■ SELECTED PASSAGE:
=== Begin Enclosure ===

Home > Featured > Logistics players follow large shippers by chartering own ships to secure space

Logistics players follow large shippers by chartering own ships to secure space

Logistics players follow large shippers by chartering own ships to secure space

Aerial top view of container cargo ship in the export and import business and logistics international goods in urban city. Shipping to the harbor by crane in Victoria Harbour, Hong Kong City at night.

According to Alphaliner, two new carriers have chartered small containerships to carry their own cargo and tap the lucrative spot market. Industry pundits are wondering if this could give rise to another Matson Shipping Line – that expanded from being a short-sea shipping line to a trans-pacific eastbound carrier as a result of space constraints and market dynamics some years ago.

Italian logistics company Rif Line has chartered two 1,100-1,200 TEU ships for 12-months to ply between Asia and the port of Civitavecchia, near its headquarters in Rome. The 1,118-TEU Iberian Express is chartered for 11-13 months for US$35,000 a day.

The 2008-built feedermax had loaded in Taicang and Shanghai and, according to vesselsvalue.com. The forwarder is offering a second sailing from China this week, by the 1,200-TEU Cape Flores, fixed for a 12-month charter at $39,000 a day.

=== End Enclosure ===

■ INFORMATION:

=== Begin Enclosure ===

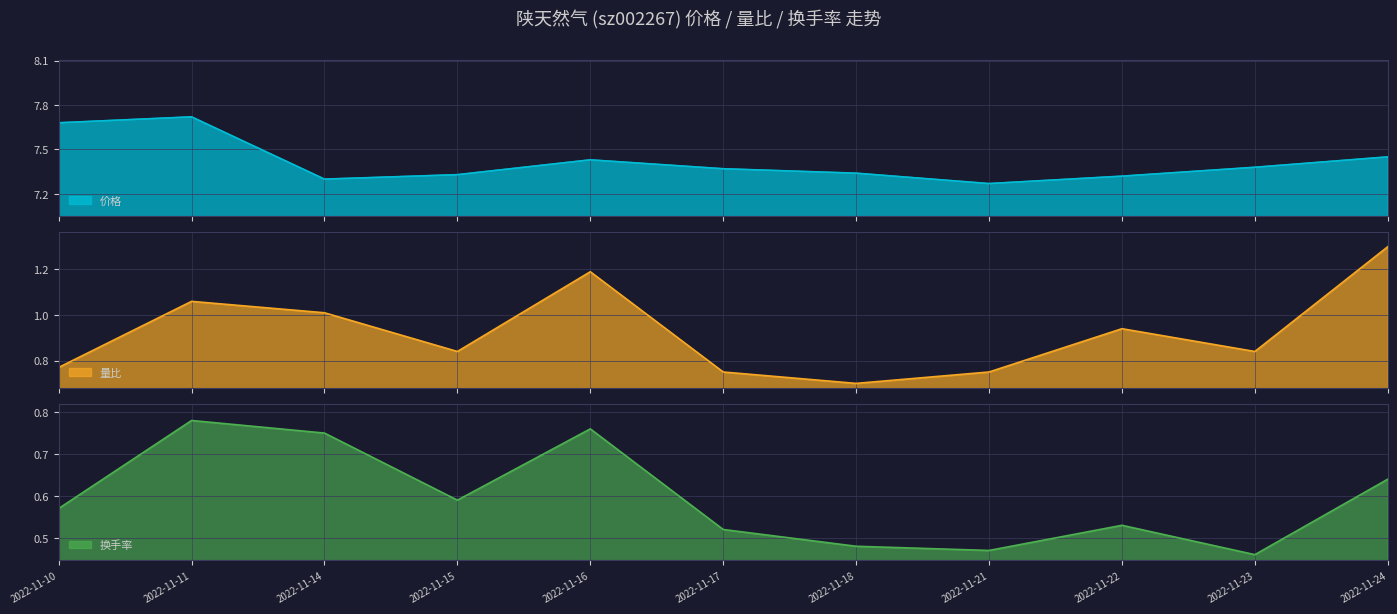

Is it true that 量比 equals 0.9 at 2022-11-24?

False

=== End Enclosure ===
=== Begin Enclosure ===

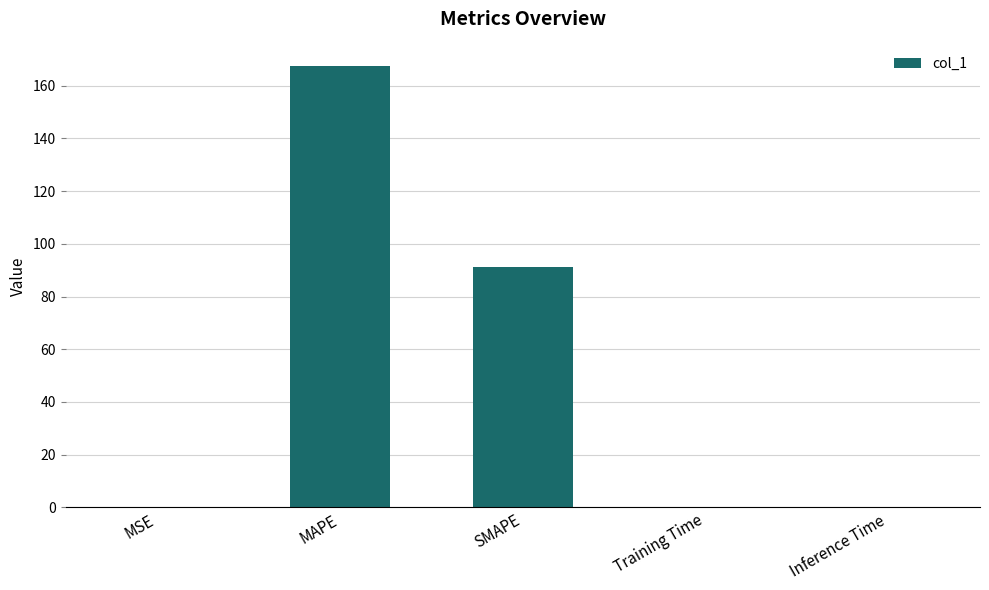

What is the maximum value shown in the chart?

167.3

=== End Enclosure ===

Reproduce the article above on logistics companies chartering their own ships, word for word from start to finish.

Home > Featured > Logistics players follow large shippers by chartering own ships to secure space

Logistics players follow large shippers by chartering own ships to secure space

Logistics players follow large shippers by chartering own ships to secure space

Aerial top view of container cargo ship in the export and import business and logistics international goods in urban city. Shipping to the harbor by crane in Victoria Harbour, Hong Kong City at night.

According to Alphaliner, two new carriers have chartered small containerships to carry their own cargo and tap the lucrative spot market. Industry pundits are wondering if this could give rise to another Matson Shipping Line – that expanded from being a short-sea shipping line to a trans-pacific eastbound carrier as a result of space constraints and market dynamics some years ago.

Italian logistics company Rif Line has chartered two 1,100-1,200 TEU ships for 12-months to ply between Asia and the port of Civitavecchia, near its headquarters in Rome. The 1,118-TEU Iberian Express is chartered for 11-13 months for US$35,000 a day.

The 2008-built feedermax had loaded in Taicang and Shanghai and, according to vesselsvalue.com. The forwarder is offering a second sailing from China this week, by the 1,200-TEU Cape Flores, fixed for a 12-month charter at $39,000 a day.